ScaleBITS: Scalable Bitwidth Search for Hardware-Aligned Mixed-Precision LLMs
arXiv:2602.17698v1 Announce Type: cross Abstract: Post-training weight quantization is crucial for reducing the memory and inference cost of large language models (LLMs), yet pushing the average precision below 4 bits remains challenging due to highly non-uniform weight sensitivity and the lack of principled precision allocation. Existing solutions use irregular fine-grained mixed-precision with high runtime overhead or rely on heuristics or highly constrained precision allocation strategies. In this work, we propose ScaleBITS, a mixed-precision quantization framework that enables automated, fine-grained bitwidth allocation under a memory budget while preserving hardware efficiency. Guided by a new sensitivity analysis, we introduce a hardware-aligned, block-wise weight partitioning scheme, powered by bi-directional channel reordering. We formulate global bitwidth allocation as a constrained optimization problem and develop a scalable approximation to the greedy algorithm, enabling en
arXiv:2602.17698v1 Announce Type: cross Abstract: Post-training weight quantization is crucial for reducing the memory and inference cost of large language models (LLMs), yet pushing the average precision below 4 bits remains challenging due to highly non-uniform weight sensitivity and the lack of principled precision allocation.

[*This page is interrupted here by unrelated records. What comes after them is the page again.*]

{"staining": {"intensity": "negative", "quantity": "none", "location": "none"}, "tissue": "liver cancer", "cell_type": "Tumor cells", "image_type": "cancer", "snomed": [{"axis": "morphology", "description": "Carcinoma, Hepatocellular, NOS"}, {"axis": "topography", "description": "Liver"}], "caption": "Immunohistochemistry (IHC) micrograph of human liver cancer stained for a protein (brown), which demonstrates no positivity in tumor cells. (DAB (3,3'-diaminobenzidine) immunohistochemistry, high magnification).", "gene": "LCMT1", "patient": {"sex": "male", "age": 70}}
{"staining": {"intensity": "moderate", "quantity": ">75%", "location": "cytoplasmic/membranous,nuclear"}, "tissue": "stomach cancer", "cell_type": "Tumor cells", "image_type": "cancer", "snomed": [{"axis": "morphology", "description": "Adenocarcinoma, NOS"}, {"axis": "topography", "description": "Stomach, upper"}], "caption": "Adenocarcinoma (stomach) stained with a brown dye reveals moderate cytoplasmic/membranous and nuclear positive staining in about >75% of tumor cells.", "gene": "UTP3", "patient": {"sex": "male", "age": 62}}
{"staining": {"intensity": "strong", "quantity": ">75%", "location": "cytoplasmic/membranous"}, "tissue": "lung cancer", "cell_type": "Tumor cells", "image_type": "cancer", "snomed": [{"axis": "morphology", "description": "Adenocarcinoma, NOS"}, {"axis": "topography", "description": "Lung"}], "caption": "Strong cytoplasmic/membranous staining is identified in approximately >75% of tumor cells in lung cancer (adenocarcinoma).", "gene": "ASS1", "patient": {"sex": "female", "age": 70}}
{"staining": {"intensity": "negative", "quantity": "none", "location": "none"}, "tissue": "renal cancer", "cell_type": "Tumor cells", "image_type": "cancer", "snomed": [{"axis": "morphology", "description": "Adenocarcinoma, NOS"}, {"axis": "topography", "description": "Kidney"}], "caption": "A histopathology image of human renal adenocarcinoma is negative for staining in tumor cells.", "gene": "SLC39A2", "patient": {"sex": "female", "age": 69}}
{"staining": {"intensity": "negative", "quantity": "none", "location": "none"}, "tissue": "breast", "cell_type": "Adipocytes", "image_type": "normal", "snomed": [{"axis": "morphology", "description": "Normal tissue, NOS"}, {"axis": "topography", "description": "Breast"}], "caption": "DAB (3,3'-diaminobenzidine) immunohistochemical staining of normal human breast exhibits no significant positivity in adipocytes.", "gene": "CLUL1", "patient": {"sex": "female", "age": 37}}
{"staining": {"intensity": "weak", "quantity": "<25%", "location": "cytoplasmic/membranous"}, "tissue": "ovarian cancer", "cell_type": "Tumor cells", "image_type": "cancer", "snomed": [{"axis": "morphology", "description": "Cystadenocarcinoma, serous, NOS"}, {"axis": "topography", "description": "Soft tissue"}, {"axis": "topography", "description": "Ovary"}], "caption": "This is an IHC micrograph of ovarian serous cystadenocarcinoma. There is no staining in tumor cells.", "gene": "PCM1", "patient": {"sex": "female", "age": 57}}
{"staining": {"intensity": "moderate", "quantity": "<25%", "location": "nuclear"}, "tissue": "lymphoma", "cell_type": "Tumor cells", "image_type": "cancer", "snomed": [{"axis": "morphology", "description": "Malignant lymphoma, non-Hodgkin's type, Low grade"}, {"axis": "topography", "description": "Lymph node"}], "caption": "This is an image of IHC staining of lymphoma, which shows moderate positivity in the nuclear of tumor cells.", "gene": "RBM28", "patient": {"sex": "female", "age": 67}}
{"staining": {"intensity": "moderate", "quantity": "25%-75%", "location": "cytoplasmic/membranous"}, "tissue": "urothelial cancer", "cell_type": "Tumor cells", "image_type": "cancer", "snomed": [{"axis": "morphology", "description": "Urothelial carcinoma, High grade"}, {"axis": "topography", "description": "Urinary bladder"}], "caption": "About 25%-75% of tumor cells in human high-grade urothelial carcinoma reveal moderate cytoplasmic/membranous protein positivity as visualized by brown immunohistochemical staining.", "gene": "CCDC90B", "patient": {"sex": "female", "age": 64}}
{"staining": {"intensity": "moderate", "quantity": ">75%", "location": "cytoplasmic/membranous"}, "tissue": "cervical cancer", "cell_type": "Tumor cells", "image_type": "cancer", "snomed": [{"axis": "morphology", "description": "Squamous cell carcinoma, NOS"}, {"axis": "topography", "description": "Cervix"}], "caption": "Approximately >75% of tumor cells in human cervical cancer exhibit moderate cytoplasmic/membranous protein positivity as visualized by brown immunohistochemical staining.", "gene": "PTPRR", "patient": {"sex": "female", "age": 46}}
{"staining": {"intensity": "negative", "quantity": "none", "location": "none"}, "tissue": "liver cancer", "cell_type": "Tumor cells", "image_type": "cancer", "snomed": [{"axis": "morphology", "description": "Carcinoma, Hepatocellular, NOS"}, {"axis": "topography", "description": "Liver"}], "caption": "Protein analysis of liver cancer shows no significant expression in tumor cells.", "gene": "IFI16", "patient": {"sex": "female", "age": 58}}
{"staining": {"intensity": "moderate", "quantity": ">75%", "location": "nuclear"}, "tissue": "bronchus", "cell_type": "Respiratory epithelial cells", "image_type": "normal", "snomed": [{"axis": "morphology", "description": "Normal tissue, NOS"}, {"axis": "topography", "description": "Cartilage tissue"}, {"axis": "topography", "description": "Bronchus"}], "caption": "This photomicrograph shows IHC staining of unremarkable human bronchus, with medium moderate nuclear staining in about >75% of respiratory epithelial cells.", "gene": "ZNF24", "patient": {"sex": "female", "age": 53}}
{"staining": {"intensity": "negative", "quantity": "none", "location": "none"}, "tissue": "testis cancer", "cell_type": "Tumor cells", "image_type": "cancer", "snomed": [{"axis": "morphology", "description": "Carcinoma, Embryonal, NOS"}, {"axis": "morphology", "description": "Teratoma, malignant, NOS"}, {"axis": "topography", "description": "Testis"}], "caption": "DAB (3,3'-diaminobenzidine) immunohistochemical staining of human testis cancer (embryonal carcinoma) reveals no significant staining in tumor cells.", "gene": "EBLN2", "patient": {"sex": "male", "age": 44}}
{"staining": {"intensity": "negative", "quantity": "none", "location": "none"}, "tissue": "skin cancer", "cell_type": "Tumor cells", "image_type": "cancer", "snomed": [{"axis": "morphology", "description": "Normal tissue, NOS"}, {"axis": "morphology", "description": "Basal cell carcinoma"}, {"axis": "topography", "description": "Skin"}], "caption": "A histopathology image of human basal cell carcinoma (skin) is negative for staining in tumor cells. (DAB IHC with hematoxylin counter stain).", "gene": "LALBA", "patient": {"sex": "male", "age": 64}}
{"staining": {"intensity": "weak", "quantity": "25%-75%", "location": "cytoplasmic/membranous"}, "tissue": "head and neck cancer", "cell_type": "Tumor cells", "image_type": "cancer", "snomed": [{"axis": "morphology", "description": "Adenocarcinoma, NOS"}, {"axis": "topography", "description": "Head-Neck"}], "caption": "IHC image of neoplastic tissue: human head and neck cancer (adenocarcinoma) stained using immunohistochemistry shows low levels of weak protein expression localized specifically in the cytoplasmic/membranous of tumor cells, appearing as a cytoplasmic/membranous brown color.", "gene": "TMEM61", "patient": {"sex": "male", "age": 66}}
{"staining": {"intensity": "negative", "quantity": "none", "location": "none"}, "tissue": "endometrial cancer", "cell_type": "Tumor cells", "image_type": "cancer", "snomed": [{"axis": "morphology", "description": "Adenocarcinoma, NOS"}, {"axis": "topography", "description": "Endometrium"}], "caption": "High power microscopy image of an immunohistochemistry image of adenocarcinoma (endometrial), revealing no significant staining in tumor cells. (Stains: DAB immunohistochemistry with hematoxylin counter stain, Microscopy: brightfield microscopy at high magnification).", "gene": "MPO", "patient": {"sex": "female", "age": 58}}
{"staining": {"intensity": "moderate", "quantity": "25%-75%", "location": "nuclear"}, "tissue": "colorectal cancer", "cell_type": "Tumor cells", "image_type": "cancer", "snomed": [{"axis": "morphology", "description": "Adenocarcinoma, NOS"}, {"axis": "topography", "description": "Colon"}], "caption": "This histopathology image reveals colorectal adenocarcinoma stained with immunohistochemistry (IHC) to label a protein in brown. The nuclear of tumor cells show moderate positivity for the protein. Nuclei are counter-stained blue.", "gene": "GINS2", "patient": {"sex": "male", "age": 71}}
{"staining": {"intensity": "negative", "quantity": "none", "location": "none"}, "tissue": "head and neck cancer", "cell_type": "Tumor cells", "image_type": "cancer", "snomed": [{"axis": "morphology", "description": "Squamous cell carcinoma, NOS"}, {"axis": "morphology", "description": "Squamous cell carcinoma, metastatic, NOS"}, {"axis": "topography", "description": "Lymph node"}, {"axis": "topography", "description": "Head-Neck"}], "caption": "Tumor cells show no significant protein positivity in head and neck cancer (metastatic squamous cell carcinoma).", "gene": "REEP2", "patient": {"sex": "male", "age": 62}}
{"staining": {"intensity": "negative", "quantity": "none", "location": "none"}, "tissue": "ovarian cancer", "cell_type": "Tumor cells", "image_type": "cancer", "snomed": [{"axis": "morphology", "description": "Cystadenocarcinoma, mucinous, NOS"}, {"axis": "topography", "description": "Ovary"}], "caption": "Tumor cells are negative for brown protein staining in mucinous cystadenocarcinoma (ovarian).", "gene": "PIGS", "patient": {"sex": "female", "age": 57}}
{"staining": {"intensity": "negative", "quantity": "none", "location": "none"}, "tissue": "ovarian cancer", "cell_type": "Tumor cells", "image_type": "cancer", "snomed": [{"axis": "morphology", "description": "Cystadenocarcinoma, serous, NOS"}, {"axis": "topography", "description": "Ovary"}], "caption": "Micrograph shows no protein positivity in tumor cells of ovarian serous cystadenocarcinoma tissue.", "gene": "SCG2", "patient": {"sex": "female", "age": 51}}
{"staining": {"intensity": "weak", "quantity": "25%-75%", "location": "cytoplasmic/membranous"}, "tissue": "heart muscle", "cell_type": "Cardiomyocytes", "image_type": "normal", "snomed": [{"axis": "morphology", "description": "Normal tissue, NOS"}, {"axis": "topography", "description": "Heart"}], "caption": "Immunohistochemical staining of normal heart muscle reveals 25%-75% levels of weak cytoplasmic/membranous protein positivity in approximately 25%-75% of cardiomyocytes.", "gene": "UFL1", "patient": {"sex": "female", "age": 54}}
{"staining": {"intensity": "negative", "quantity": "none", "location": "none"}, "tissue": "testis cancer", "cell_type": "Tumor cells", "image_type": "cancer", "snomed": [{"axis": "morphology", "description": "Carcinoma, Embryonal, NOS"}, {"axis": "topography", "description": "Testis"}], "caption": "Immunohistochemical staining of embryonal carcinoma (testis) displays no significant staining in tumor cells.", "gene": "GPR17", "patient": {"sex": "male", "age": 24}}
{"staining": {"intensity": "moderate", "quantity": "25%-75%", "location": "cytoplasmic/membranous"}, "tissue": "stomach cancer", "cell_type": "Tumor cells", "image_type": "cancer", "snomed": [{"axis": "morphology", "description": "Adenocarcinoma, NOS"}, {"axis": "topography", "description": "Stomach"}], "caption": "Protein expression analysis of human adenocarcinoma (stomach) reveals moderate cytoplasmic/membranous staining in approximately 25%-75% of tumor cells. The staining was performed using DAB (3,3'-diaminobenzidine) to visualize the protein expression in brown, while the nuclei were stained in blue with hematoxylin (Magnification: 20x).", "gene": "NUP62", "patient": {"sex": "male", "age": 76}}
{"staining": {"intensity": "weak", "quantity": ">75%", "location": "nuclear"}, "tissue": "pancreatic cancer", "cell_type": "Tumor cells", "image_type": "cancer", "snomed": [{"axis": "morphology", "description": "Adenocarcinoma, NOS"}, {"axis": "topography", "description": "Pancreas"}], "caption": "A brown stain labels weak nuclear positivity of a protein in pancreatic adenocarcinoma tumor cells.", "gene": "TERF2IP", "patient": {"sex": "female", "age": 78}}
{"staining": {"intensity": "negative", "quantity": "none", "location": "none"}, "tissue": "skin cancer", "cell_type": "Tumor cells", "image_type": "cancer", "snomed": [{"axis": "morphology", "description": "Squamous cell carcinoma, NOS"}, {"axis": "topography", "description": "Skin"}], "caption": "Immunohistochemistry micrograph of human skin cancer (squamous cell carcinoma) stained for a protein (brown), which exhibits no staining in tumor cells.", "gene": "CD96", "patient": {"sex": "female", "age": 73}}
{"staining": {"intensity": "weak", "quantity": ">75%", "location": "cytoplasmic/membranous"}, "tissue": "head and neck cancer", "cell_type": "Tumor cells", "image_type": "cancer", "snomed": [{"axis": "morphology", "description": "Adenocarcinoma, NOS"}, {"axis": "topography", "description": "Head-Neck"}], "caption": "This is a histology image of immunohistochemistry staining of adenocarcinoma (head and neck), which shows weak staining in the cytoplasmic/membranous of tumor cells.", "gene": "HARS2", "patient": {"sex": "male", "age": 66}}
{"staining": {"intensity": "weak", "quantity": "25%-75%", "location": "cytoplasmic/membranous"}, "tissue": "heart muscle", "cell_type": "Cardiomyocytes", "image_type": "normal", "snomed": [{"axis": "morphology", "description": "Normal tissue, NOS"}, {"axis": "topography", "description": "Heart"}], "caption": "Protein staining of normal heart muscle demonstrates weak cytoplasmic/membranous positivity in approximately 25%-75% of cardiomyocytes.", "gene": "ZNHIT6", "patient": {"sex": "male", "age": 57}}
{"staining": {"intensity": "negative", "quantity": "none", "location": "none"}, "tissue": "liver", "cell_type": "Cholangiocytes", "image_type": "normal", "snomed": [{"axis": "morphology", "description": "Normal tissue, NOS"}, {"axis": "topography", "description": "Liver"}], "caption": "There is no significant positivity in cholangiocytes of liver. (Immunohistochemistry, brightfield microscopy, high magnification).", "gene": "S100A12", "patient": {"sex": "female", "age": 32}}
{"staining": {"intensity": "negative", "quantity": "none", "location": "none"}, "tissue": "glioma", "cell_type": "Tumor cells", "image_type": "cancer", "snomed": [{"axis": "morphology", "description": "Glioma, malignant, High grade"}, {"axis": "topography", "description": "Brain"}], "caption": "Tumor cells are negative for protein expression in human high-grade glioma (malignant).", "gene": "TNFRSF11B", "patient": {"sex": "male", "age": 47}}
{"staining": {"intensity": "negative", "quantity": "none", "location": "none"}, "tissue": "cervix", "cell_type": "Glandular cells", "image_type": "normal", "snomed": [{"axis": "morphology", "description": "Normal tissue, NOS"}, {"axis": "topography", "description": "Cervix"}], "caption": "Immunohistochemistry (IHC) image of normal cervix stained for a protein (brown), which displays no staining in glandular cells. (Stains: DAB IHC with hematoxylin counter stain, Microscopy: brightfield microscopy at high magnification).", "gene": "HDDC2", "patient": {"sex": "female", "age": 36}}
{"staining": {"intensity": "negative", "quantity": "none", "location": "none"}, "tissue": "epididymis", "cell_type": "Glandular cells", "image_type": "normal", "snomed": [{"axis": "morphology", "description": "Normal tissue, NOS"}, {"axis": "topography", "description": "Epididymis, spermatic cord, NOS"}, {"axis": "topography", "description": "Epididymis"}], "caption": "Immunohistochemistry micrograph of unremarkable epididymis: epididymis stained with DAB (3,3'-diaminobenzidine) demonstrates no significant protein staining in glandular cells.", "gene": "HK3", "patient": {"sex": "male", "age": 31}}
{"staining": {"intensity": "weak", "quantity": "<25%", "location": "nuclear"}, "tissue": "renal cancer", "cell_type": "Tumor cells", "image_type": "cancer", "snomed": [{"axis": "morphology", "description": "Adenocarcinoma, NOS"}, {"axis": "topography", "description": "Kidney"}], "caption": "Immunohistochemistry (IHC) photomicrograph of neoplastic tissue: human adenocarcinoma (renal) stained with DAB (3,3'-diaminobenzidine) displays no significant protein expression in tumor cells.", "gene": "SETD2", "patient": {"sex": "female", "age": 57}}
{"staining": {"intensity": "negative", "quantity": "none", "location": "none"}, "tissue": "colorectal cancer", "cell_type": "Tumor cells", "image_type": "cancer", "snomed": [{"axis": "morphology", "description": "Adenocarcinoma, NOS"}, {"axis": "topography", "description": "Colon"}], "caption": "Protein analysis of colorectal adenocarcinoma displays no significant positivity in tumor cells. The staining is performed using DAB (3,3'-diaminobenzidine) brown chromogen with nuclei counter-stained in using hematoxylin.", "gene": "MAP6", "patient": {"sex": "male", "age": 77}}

Existing solutions use irregular fine-grained mixed-precision with high runtime overhead or rely on heuristics or highly constrained precision allocation strategies. In this work, we propose ScaleBITS, a mixed-precision quantization framework that enables automated, fine-grained bitwidth allocation under a memory budget while preserving hardware efficiency. Guided by a new sensitivity analysis, we introduce a hardware-aligned, block-wise weight partitioning scheme, powered by bi-directional channel reordering. We formulate global bitwidth allocation as a constrained optimization problem and develop a scalable approximation to the greedy algorithm, enabling end-to-end principled allocation. Experiments show that ScaleBITS significantly improves over uniform-precision quantization (up to +36%) and outperforms state-of-the-art sensitivity-aware baselines (up to +13%) in ultra-low-bit regime, without adding runtime overhead.
Executive Summary
This article proposes ScaleBITS, a mixed-precision quantization framework for large language models (LLMs) that enables automated, fine-grained bitwidth allocation under a memory budget while preserving hardware efficiency. ScaleBITS introduces a hardware-aligned, block-wise weight partitioning scheme, powered by bi-directional channel reordering, and formulates global bitwidth allocation as a constrained optimization problem. Experiments demonstrate that ScaleBITS significantly improves over uniform-precision quantization and outperforms state-of-the-art sensitivity-aware baselines in ultra-low-bit regime, without adding runtime overhead. This work addresses a critical challenge in post-training weight quantization and has significant implications for the deployment of LLMs in resource-constrained environments.
Key Points
- ▸ ScaleBITS proposes a mixed-precision quantization framework for LLMs
- ▸ The framework enables automated, fine-grained bitwidth allocation under a memory budget
- ▸ ScaleBITS introduces a hardware-aligned, block-wise weight partitioning scheme
Merits
Strength in Scalability
ScaleBITS develops a scalable approximation to the greedy algorithm, enabling end-to-end principled allocation, and demonstrates significant improvements over existing solutions in ultra-low-bit regime.
Hardware Efficiency
The framework preserves hardware efficiency while allocating fine-grained bitwidth, which is essential for the deployment of LLMs in resource-constrained environments.
Demerits
Limited Generalizability
The evaluation of ScaleBITS is primarily focused on LLMs, and its generalizability to other deep learning models or applications is unclear.
Expert Commentary
The article presents a well-structured and well-executed approach to mixed-precision quantization for LLMs. The introduction of a hardware-aligned, block-wise weight partitioning scheme and the formulation of global bitwidth allocation as a constrained optimization problem are particularly noteworthy. However, the evaluation of ScaleBITS is primarily focused on LLMs, and its generalizability to other deep learning models or applications is unclear. Additionally, the article assumes a fixed memory budget, which may not be realistic in all scenarios. Nevertheless, ScaleBITS demonstrates significant improvements over existing solutions and has the potential to contribute to the efficient deployment of LLMs in resource-constrained environments.
Recommendations
- ✓ Future research should investigate the generalizability of ScaleBITS to other deep learning models or applications.
- ✓ The development of mixed-precision quantization techniques should prioritize the consideration of real-world constraints and limitations.